### Task description
Look through the data that follows and say how many of its lines contain "Regiane", giving the number only.

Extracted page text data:
○ ○ ○ ○ ○

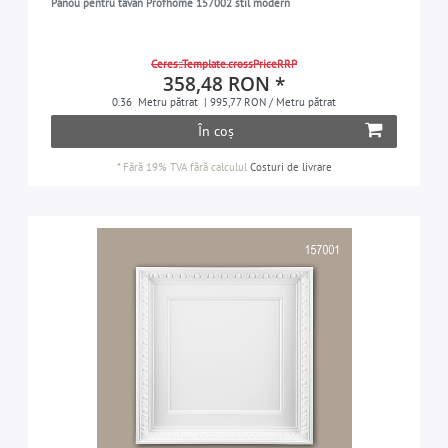
Panou pentru tavan Profhome 157002 stil modern
Ceres::Template.crossPriceRRP
358,48 RON *
0.36
Metru pătrat
| 995,77 RON / Metru pătrat
În coș
*
Fără 19% TVA
fără calculul
Costuri de livrare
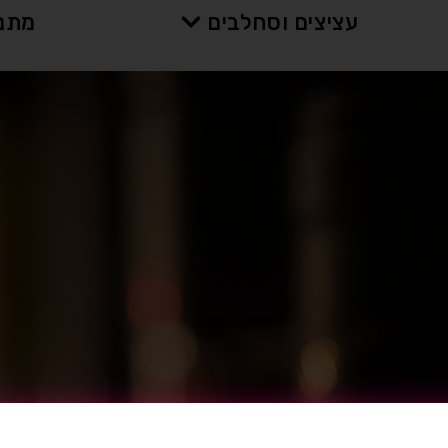
עציצים וסחלבים
מתנו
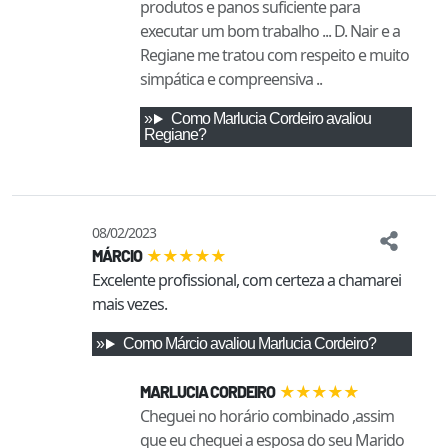
produtos e panos suficiente para
executar um bom trabalho ... D. Nair e a
Regiane me tratou com respeito e muito
simpática e compreensiva ..
Como
Marlucia Cordeiro
avaliou
Regiane
?
08/02/2023
★
★
★
★
★
MÁRCIO
Excelente profissional, com certeza a chamarei 
mais vezes.
Como
Márcio
avaliou
Marlucia Cordeiro
?
★
★
★
★
★
MARLUCIA CORDEIRO
Cheguei no horário combinado ,assim
que eu cheguei a esposa do seu Marido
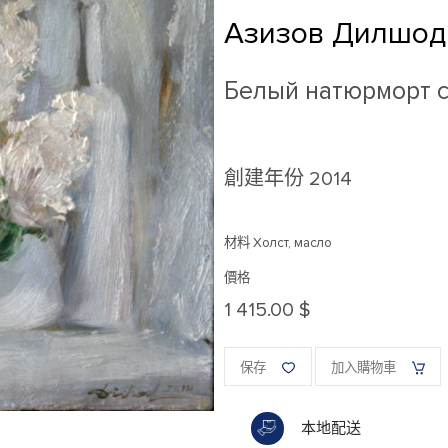
Азизов Дилшод
Белый натюрморт 
創建年份
2014
材料 Холст, масло
價格
1 415.00 $
保存
加入購物車
本地配送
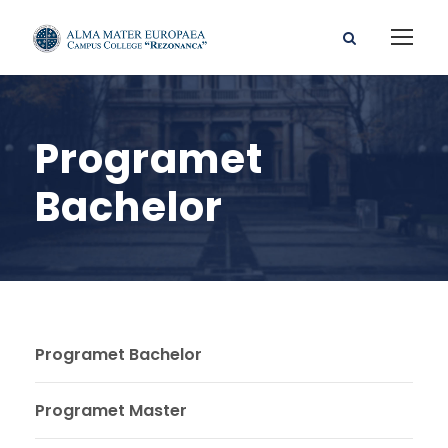
Programet
Bachelor
Programet Bachelor
Programet Master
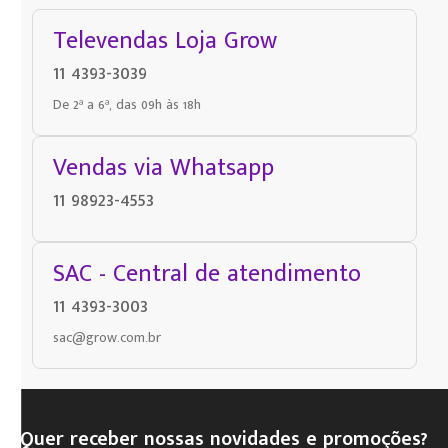
Televendas Loja Grow
11 4393-3039
De 2ª a 6ª, das 09h às 18h
Vendas via Whatsapp
11 98923-4553
SAC - Central de atendimento
11 4393-3003
sac@grow.com.br
Quer receber nossas novidades e promoções?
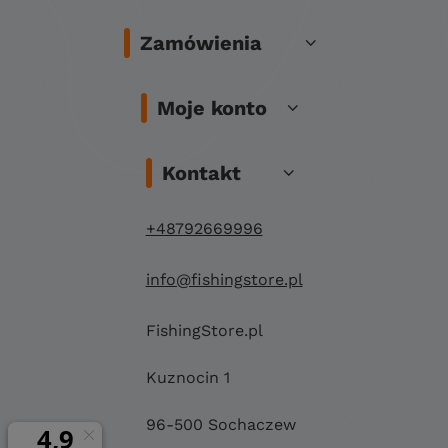
Zamówienia
Moje konto
Kontakt
+48792669996
info@fishingstore.pl
FishingStore.pl
Kuznocin 1
96-500 Sochaczew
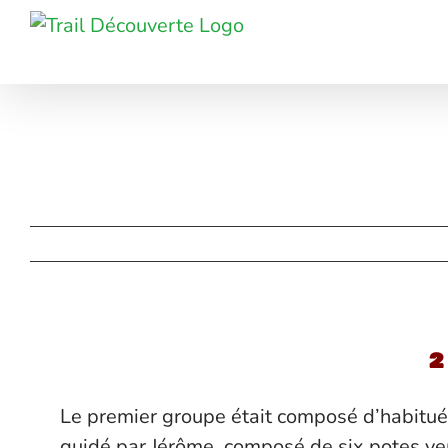
Passer
au
contenu
2
Le premier groupe était composé d’habitu
guidé par Jérôme, composé de six potes ve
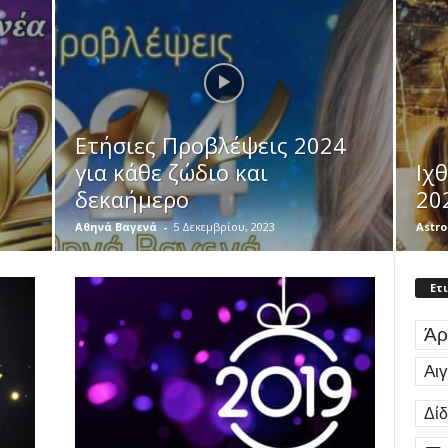
Ετήσιες Προβλέψεις 2024
για κάθε ζώδιο και
Ιχ
δεκαήμερο
20
Αθηνά Βαγενά
-
5 Δεκεμβρίου, 2023
Astro
Ετ
Άρ
Αι
Δί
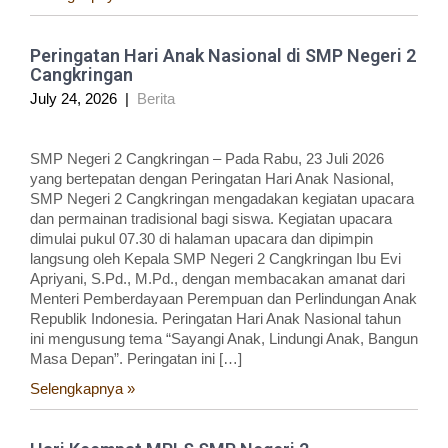
Peringatan Hari Anak Nasional di SMP Negeri 2
Cangkringan
July 24, 2026
|
Berita
SMP Negeri 2 Cangkringan – Pada Rabu, 23 Juli 2026
yang bertepatan dengan Peringatan Hari Anak Nasional,
SMP Negeri 2 Cangkringan mengadakan kegiatan upacara
dan permainan tradisional bagi siswa. Kegiatan upacara
dimulai pukul 07.30 di halaman upacara dan dipimpin
langsung oleh Kepala SMP Negeri 2 Cangkringan Ibu Evi
Apriyani, S.Pd., M.Pd., dengan membacakan amanat dari
Menteri Pemberdayaan Perempuan dan Perlindungan Anak
Republik Indonesia. Peringatan Hari Anak Nasional tahun
ini mengusung tema “Sayangi Anak, Lindungi Anak, Bangun
Masa Depan”. Peringatan ini […]
Selengkapnya »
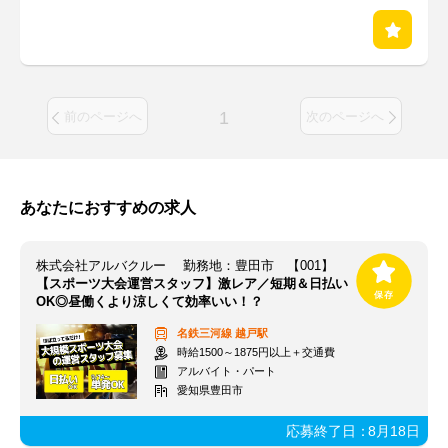
1
前のページへ
次のページへ
あなたにおすすめの求人
株式会社アルバクルー 勤務地：豊田市 【001】
【スポーツ大会運営スタッフ】激レア／短期＆日払い
OK◎昼働くより涼しくて効率いい！？
名鉄三河線
越戸駅
時給1500～1875円以上＋交通費
アルバイト・パート
愛知県豊田市
応募終了日：
8月18日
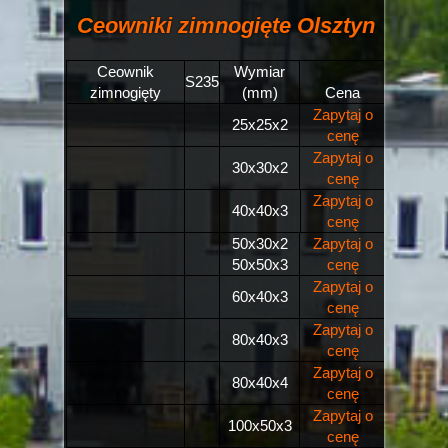
Ceowniki zimnogięte Olsztyn
Ceownik
Wymiar
S235
zimnogięty
(mm)
Cena
Zapytaj o
25x25x2
cenę
Zapytaj o
30x30x2
cenę
Zapytaj o
40x40x3
cenę
50x30x2
Zapytaj o
50x50x3
cenę
Zapytaj o
60x40x3
cenę
Zapytaj o
80x40x3
cenę
Zapytaj o
80x40x4
cenę
Zapytaj o
100x50x3
cenę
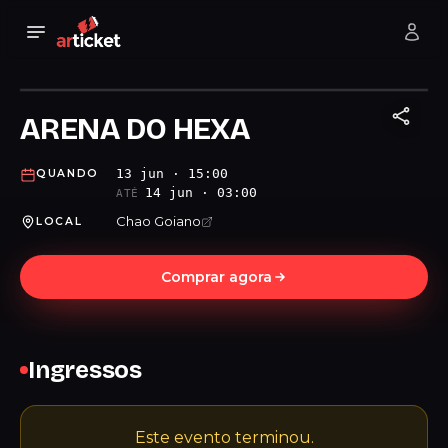
ARENA DO HEXA
13 jun · 15:00
QUANDO
14 jun · 03:00
ATÉ
Chao Goiano
LOCAL
Comprar agora
Ingressos
Este evento terminou.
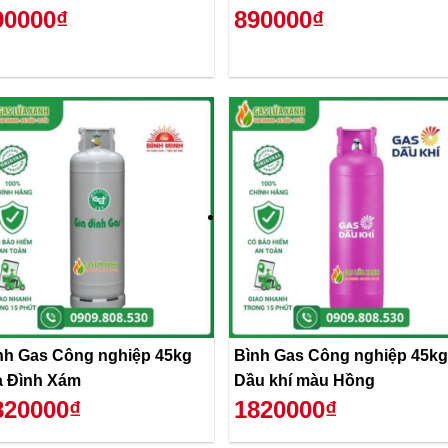
90000₫
890000₫
nh Gas Công nghiệp 45kg
Bình Gas Công nghiệp 45kg
a Đình Xám
Dầu khí màu Hồng
820000₫
1820000₫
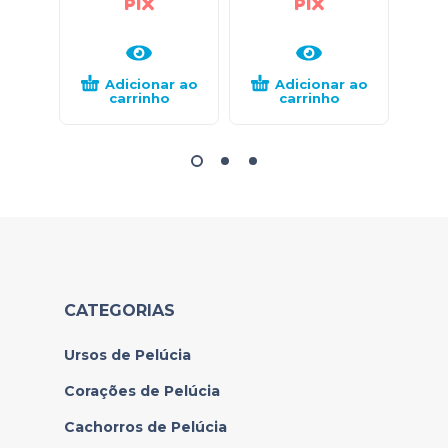
PIX
PIX
Adicionar ao
Adicionar ao
carrinho
carrinho
CATEGORIAS
Ursos de Pelúcia
Corações de Pelúcia
Cachorros de Pelúcia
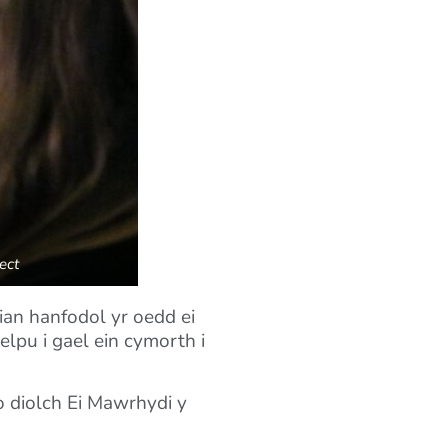
ect
ian hanfodol yr oedd ei
lpu i gael ein cymorth i
 diolch Ei Mawrhydi y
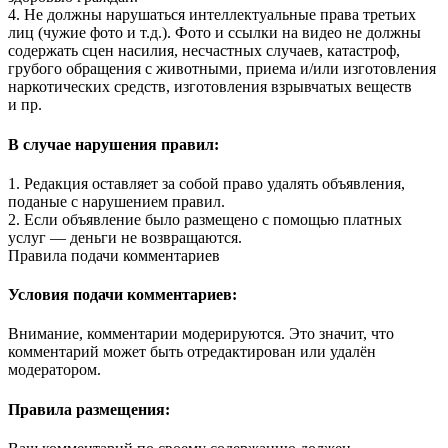
4. Не должны нарушаться интеллектуальные права третьих
лиц (чужие фото и т.д.). Фото и ссылки на видео не должны
содержать сцен насилия, несчастных случаев, катастроф,
грубого обращения с животными, приема и/или изготовления
наркотических средств, изготовления взрывчатых веществ
и пр.
В случае нарушения правил:
1. Редакция оставляет за собой право удалять объявления,
поданые с нарушением правил.
2. Если объявление было размещено с помощью платных
услуг — деньги не возвращаются.
Правила подачи комментариев
Условия подачи комментариев:
Внимание, комментарии модерируются. Это значит, что
комментарий может быть отредактирован или удалён
модератором.
Правила размещения:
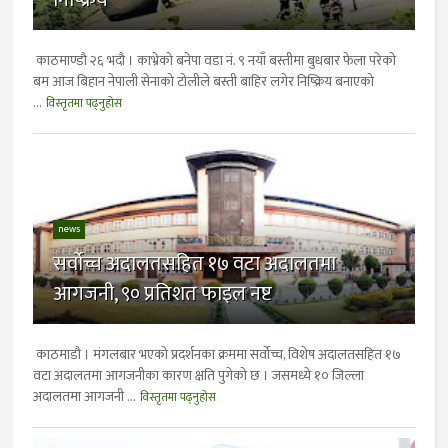
काठमाण्डाै २६ भदाै । काभ्रेको बनेपा वडा नं. ९ नयाँ बस्तीमा बुधबार फेला परेको
बम आज बिहान नेपाली सेनाको टोलीले बस्ती बाहिर लगेर निष्क्रिय बनाएको
...
विस्तृतमा पढ्नुहोस
news
सर्वोच्च अदालतसहित १७ वटा अदालतमा
आगजनी, ९० प्रतिशत फाइल नष्ट
काठमाडौ । मंगलबार भएको प्रदर्शनका क्रममा सर्वोच्च, विशेष अदालतसहित १७
वटा अदालतमा आगजनीका कारण क्षति पुगेको छ । जसमध्ये १० जिल्ला
अदालतमा आगजनी ...
विस्तृतमा पढ्नुहोस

○ ○ ○ ○ ○

### Written answer
2